6.5" Condar cat probe


----------



## English BoB

mellow said:


> 6.5" Condar cat probe



Thanks Mellow, just ordered.

Bob


----------



## mellow

mellow said:


> I wanted to followup with a picture of the door latch,  I am not crazy about it, it is not the easiest to open and shut but I am sure with time it will wear down and smooth out,  which also worries me,  it doesn't look easy to replace if something happens to it, I am guessing the whole handle would have to be replaced.
> 
> View attachment 65137



My prediction was correct, the latch does get worn out and gets sloppy with the only way to adjust it is to do what I did last night, put vice-grips on it and try to bend it back without snapping it off.  I have been on a gasket kick, I have tried 4 different manufactures gaskets on the door this season to help and none really did the job well.

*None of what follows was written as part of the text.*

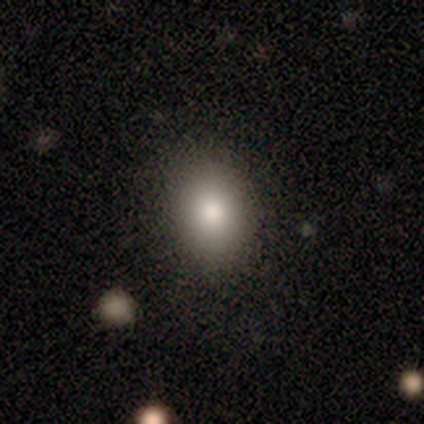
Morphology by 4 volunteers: Smooth or featured? smooth (100%)
How rounded? in between (100%)
Merging? none (75%)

I am hoping that Fil-Tec will send me some 1/2" high density gasket samples so I can try that, tried medium and low density and had the same results, they wear out quickly and allow air in.


----------



## mellow

coltfever said:


> Glad you took the primary air cover off.  Thanks for the pictures. I've been wanting to see how it looked. Its what i pictured. Mellow my door latch is a little different look on the inside of the stove but still alot alike also. I don't like the way the handle design is at all but mine has not shown any wear at all. I haven't had to replace any of my gaskets.



Can you post some pics of your latch?


----------



## English BoB

English BoB said:


> Thanks Mellow, just ordered.
> 
> Bob





mellow said:


> 6.5" Condar cat probe



Mellow, The cat probe arrived yesterday, I tried to remove the screw - it came loose - but will not come out. Is there anything holding it on the backside ?

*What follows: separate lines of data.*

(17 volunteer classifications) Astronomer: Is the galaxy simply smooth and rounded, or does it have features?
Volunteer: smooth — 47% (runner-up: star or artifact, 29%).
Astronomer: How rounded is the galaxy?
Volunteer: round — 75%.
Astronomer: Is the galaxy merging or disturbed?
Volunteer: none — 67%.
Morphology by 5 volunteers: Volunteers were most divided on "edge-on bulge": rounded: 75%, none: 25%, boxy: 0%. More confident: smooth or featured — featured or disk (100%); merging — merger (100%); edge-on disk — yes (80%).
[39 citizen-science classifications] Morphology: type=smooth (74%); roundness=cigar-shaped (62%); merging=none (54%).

Or the thread may be stripped and holding just enough to prevent it pulling out.

I dont want to cut the head of the screw off and cause a problem.

Your advice would be helpful.

thanks Bob


----------



## mellow

You won't cause a problem, thick metal behind that screw.  I would reach into the firebox and feel the screw while turning it, see if you can put some pressure on it and get the threads to grab and back it out.  If not I would just drill it out.


----------



## English BoB

mellow said:


> You won't cause a problem, thick metal behind that screw.  I would reach into the firebox and feel the screw while turning it, see if you can put some pressure on it and get the threads to grab and back it out.  If not I would just drill it out.

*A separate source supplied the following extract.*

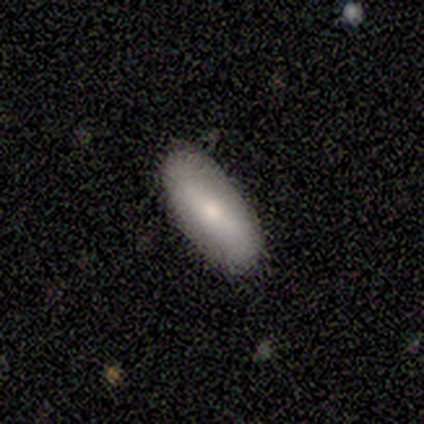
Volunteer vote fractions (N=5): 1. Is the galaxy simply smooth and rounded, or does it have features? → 80% smooth, 20% featured or disk, 0% star or artifact.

Thanks, will keep you informed.

Bob


----------



## English BoB

[q
uote="mellow, post: 1899030, member: 3870"]You won't cause a problem, thick metal behind that screw.  I would reach into the firebox and feel the screw while turning it, see if you can put some pressure on it and get the threads to grab and back it out.  If not I would just drill it out.[/quote]

I got the screw out, inserted the probe and this is what I found as a result.

sorry for the quality of the pics in advance. This first is the probe installed.
The second show the temp on the stack and the probe. If you cannot make them out, the stack is approx 250 deg and the probe is at 2,0,clock which is 1600 deg.
Now I was using the stack for my guide, which in the above case, I would have added more air to increase the stack temp for more heat. This resulted in shorter hotter burns.
Now I have a longer steadier heat output. After 10.0hrs house is around 60 deg lately when I get home, the probe is still in active range and I can refill without it dropping out of range.
A short burst of air 5 - 10 mins and the fire is right back up.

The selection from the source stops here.